What does "return {}" statement mean in C++11?

Solution 1:

return {}; indicates "return an object of the function's return type initialized with an empty list-initializer". The exact behaviour depends on the returned object's type.

From cppreference.com (because the OP is tagged C++11, I excluded the rules in C++14 and C++17; refer to the link for further details):

  • If the braced-init-list is empty and T is a class type with a default constructor, value-initialization is performed.
  • Otherwise, if T is an aggregate type, aggregate initialization is performed.
  • Otherwise, if T is a specialization of std::initializer_list, the T object is direct-initialized or copy-initialized, depending on context, from the braced-init-list.
  • Otherwise, the constructors of T are considered, in two phases:

    • All constructors that take std::initializer_list as the only argument, or as the first argument if the remaining arguments have default values, are examined, and matched by overload resolution against a single argument of type std::initializer_list
    • If the previous stage does not produce a match, all constructors of T participate in overload resolution against the set of arguments that consists of the elements of the braced-init-list, with the restriction that only non-narrowing conversions are allowed. If this stage produces an explicit constructor as the best match for a copy-list-initialization, compilation fails (note, in simple copy-initialization, explicit constructors are not considered at all).
  • Otherwise (if T is not a class type), if the braced-init-list has only one element and either T isn't a reference type or is a reference type that is compatible with the type of the element, T is direct-initialized (in direct-list-initialization) or copy-initialized (in copy-list-initialization), except that narrowing conversions are not allowed.

  • Otherwise, if T is a reference type that isn't compatible with the type of the element. (this fails if the reference is a non-const lvalue reference)
  • Otherwise, if the braced-init-list has no elements, T is value-initialized.

Before C++11, for a function returning a std::string, you would have written:

std::string get_string() {
    return std::string();
}

Using the brace syntax in C++11, you don't need to repeat the type:

std::string get_string() {
    return {}; // an empty string is returned
}

return NULL and return nullptr should be used when the function returns a pointer type:

any_type* get_pointer() {
    return nullptr;
}

However, NULL is deprecated since C++11 because it is just an alias to an integer value (0), while nullptr is a real pointer type:

int get_int() {
    return NULL; // will compile, NULL is an integer
}

int get_int() {
    return nullptr; // error: nullptr is not an integer
}

Solution 2:

This is probably confusing:

int foo()
{
  return {};   // honestly, just return 0 - it's clearer
}

This is probably not:

SomeObjectWithADefaultConstructor foo()
{
  return {};
  // equivalent to return SomeObjectWithADefaultConstructor {};
}

Solution 3:

return {}; means that {} is the initializer for the return value. The return value is list-initialized with an empty list.
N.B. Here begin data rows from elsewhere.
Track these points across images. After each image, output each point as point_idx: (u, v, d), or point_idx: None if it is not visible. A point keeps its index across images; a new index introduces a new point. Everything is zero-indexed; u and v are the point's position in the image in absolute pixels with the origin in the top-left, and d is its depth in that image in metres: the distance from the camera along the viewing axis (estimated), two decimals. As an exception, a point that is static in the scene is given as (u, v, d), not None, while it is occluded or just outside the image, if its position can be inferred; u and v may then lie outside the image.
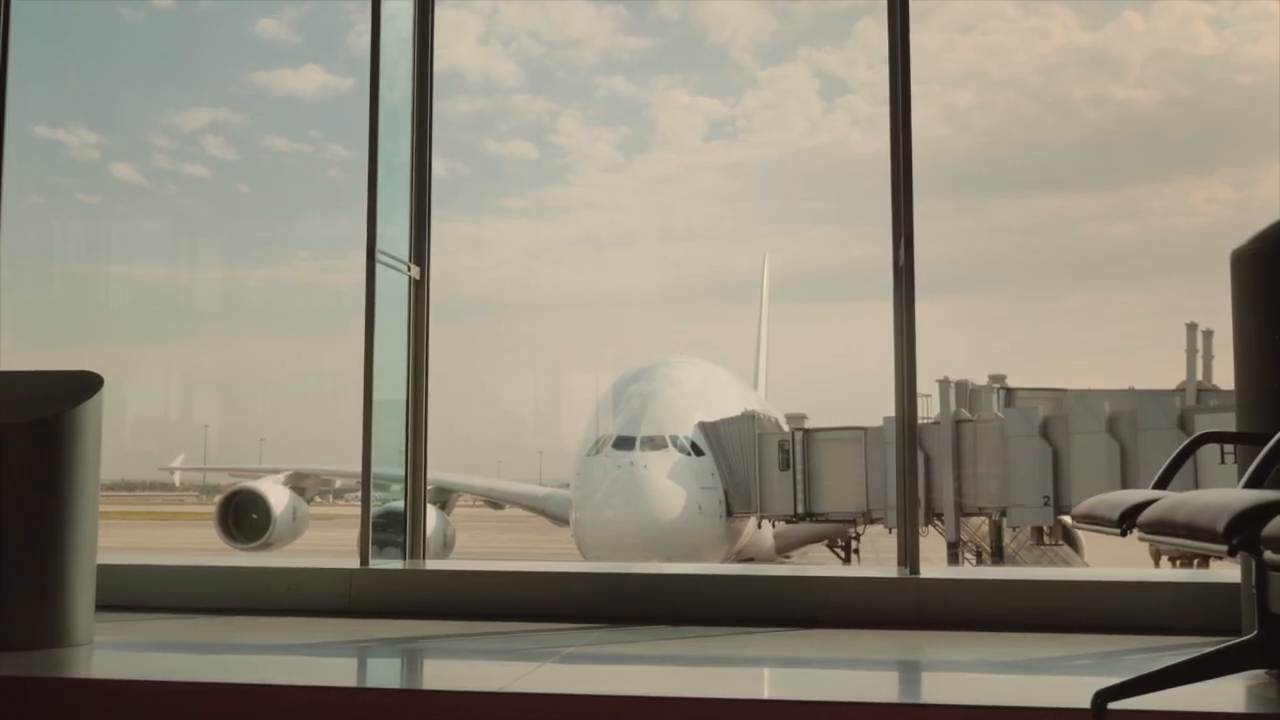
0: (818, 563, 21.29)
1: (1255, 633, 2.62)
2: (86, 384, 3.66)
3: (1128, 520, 2.39)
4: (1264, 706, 2.82)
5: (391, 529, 5.36)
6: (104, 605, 3.72)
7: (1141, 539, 2.40)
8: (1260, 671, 2.97)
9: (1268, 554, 1.75)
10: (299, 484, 20.62)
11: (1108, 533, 2.53)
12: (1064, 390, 18.60)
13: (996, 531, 18.05)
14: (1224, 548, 1.91)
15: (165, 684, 3.03)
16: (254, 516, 18.73)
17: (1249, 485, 2.41)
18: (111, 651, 3.56)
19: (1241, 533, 1.88)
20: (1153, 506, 2.28)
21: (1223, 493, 2.13)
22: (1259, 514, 1.84)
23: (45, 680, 3.09)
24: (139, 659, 3.59)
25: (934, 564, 9.28)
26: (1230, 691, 2.85)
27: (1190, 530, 2.06)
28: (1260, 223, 3.31)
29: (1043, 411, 17.38)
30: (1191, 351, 18.19)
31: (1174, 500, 2.23)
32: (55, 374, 3.73)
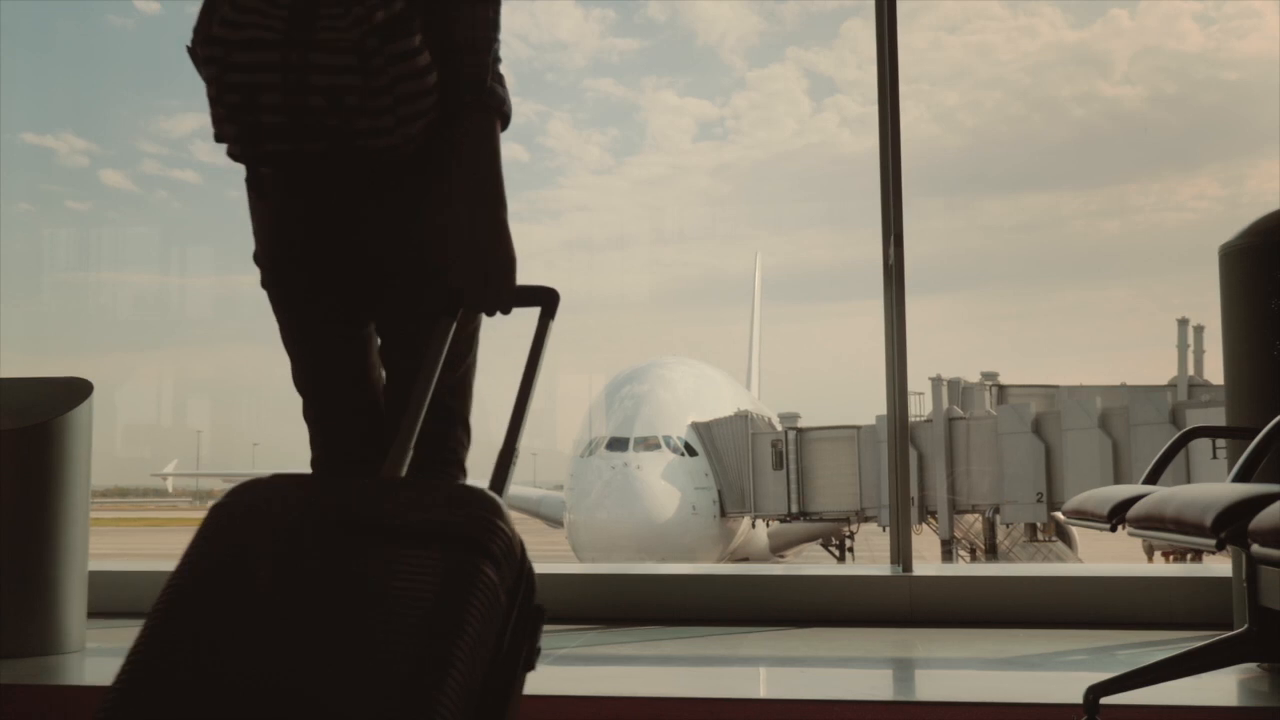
0: (812, 562, 21.30)
1: (1247, 626, 2.62)
2: (76, 390, 3.65)
3: (1117, 515, 2.40)
4: (1256, 700, 2.83)
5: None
6: (96, 612, 3.71)
7: (1131, 534, 2.41)
8: (1252, 665, 2.99)
9: (1256, 547, 1.75)
10: (292, 489, 20.58)
11: (1097, 528, 2.53)
12: (1056, 387, 18.66)
13: (990, 529, 18.08)
14: (1212, 541, 1.91)
15: (158, 690, 3.02)
16: (247, 522, 18.70)
17: (1238, 479, 2.42)
18: (104, 658, 3.55)
19: (1229, 526, 1.88)
20: (1142, 501, 2.29)
21: (1211, 487, 2.14)
22: (1246, 507, 1.85)
23: (37, 688, 3.08)
24: (132, 665, 3.58)
25: (928, 561, 9.31)
26: (1222, 685, 2.87)
27: (1179, 524, 2.06)
28: (1248, 218, 3.32)
29: (1035, 408, 17.44)
30: (1183, 347, 18.27)
31: (1163, 495, 2.23)
32: (44, 380, 3.72)
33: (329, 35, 1.70)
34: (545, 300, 1.77)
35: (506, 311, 1.80)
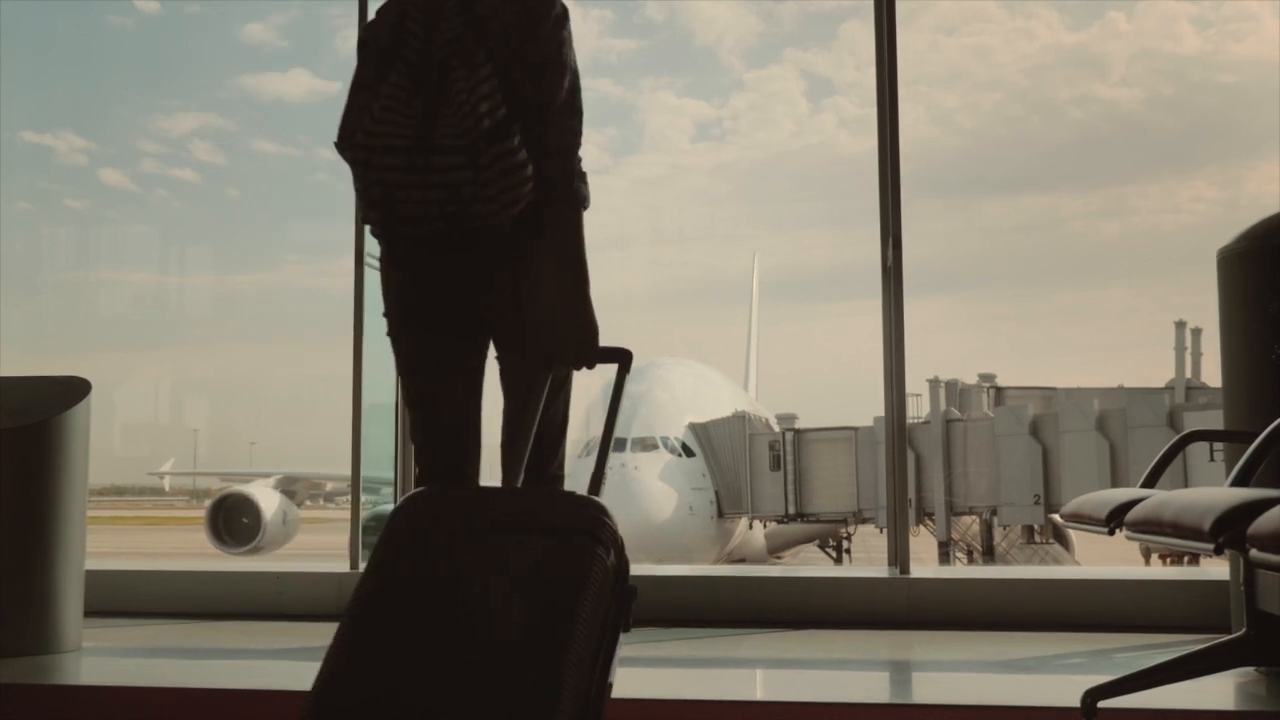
0: (809, 563, 21.30)
1: (1245, 630, 2.62)
2: (74, 389, 3.65)
3: (1115, 519, 2.40)
4: (1254, 704, 2.83)
5: (381, 533, 5.34)
6: (92, 611, 3.71)
7: (1130, 538, 2.41)
8: (1250, 669, 2.98)
9: (1254, 552, 1.75)
10: (290, 488, 20.57)
11: (1095, 532, 2.53)
12: (1053, 389, 18.65)
13: (987, 531, 18.08)
14: (1210, 546, 1.91)
15: (154, 690, 3.02)
16: (244, 520, 18.68)
17: (1236, 483, 2.42)
18: (100, 657, 3.55)
19: (1227, 531, 1.88)
20: (1140, 505, 2.29)
21: (1209, 491, 2.14)
22: (1244, 512, 1.85)
23: (33, 687, 3.07)
24: (127, 665, 3.58)
25: (925, 563, 9.27)
26: (1220, 689, 2.86)
27: (1177, 529, 2.06)
28: (1246, 220, 3.32)
29: (1032, 410, 17.44)
30: (1180, 349, 18.26)
31: (1161, 499, 2.23)
32: (42, 379, 3.72)
33: (447, 141, 2.17)
34: (622, 358, 2.22)
35: (591, 367, 2.27)
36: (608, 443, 2.11)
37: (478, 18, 2.26)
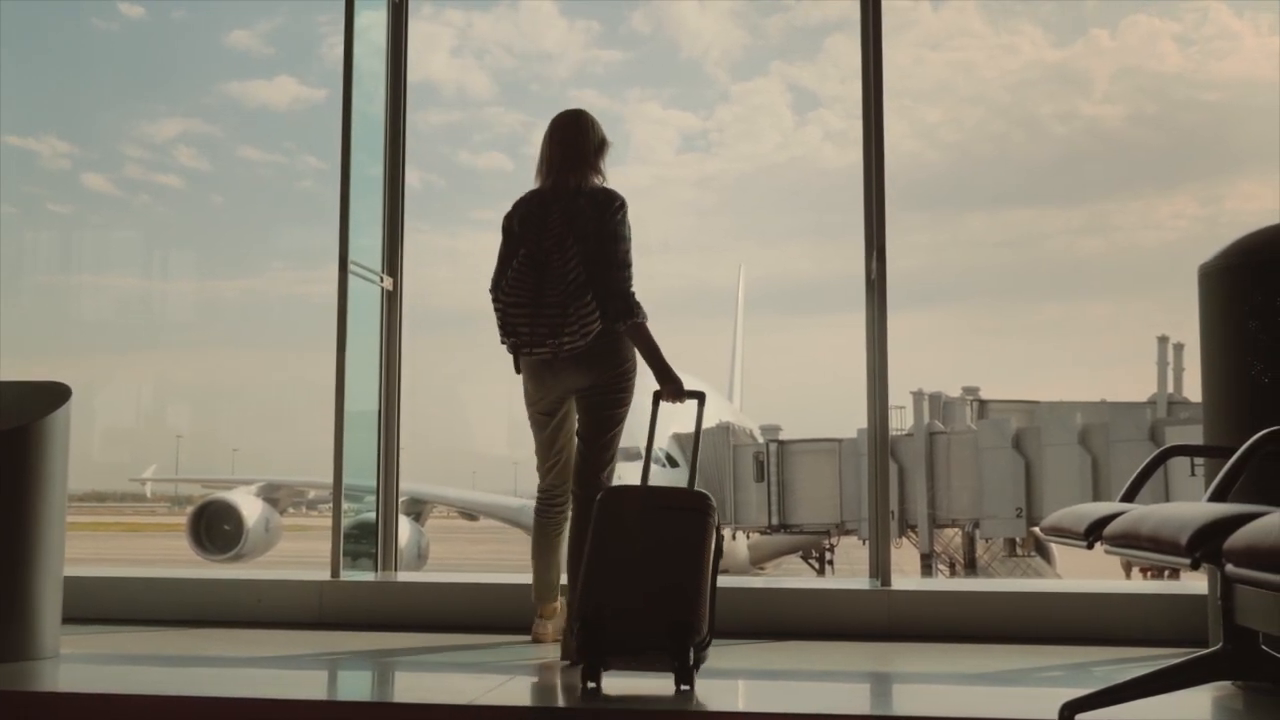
0: (792, 574, 21.27)
1: (1222, 644, 2.63)
2: (54, 394, 3.63)
3: (1094, 533, 2.41)
4: (1230, 718, 2.84)
5: (364, 540, 5.32)
6: (71, 618, 3.68)
7: (1108, 552, 2.42)
8: (1227, 683, 2.99)
9: (1229, 567, 1.76)
10: (272, 495, 20.46)
11: (1074, 545, 2.54)
12: (1036, 402, 18.70)
13: (969, 543, 18.10)
14: (1187, 561, 1.92)
15: (132, 697, 3.00)
16: (226, 528, 18.57)
17: (1214, 498, 2.43)
18: (78, 665, 3.53)
19: (1204, 546, 1.89)
20: (1118, 520, 2.30)
21: (1186, 506, 2.15)
22: (1221, 527, 1.86)
23: (9, 694, 3.05)
24: (105, 672, 3.56)
25: (907, 575, 9.27)
26: (1197, 703, 2.87)
27: (1155, 543, 2.07)
28: (1227, 237, 3.34)
29: (1015, 423, 17.47)
30: (1162, 364, 18.36)
31: (1139, 514, 2.24)
32: (22, 384, 3.70)
33: (551, 298, 3.54)
34: (700, 396, 3.71)
35: (681, 402, 3.75)
36: (695, 465, 3.57)
37: (570, 217, 3.60)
Here is some background on the return value, based on [stmt.return] in the C++ Standard:

For a function that returns by value (i.e. the return type is not a reference and not void), there is a temporary object called the return value. This object is created by the return statement, and its initializers depend on what was in the return statement.

The return value survives until the end of the full-expression in the code that called the function; if it has class type, then its destructor will run unless it has lifetime extended by the caller binding a reference directly to it.

The return value can be initialized in two different ways:

  • return some_expression; - the return value is copy-initialized from some_expression
  • return { possibly_empty_list }; - the return value is list-initialized from the list.

Assuming T is the function's return type, then note that return T{}; is different to return {}: in the former, a temporary T{} is created, and then the return value is copy-initialized from that temporary.

This will fail to compile if T has no accessible copy/move-constructor, but return {}; will succeed even if those constructors are not present. Accordingly, return T{}; may show side-effects of the copy-constructor etc., although this is a copy elision context so it may not.


Here's a brief recap of list-initialization in C++14 (N4140 [dcl.init.list]/3), where the initializer is an empty list:

  • If T is an aggregate, then each member is initialized from its brace-or-equal-initializer if it had one, otherwise as if by {} (so apply these steps recursively).
  • If T is a class type with a user-provided default constructor, that constructor is called.
  • If T is a class type with an implicitly-defined, or = defaulted default constructor, the object is zero-initialized and then the default constructor is called.
  • If T is a std::initializer_list, the return value is an empty such list.
  • Otherwise (i.e. T is a non-class type -- return types cannot be arrays), the return value is zero-initialized.

Solution 4:

It's a sort of short hand for a new instance of the methods return type.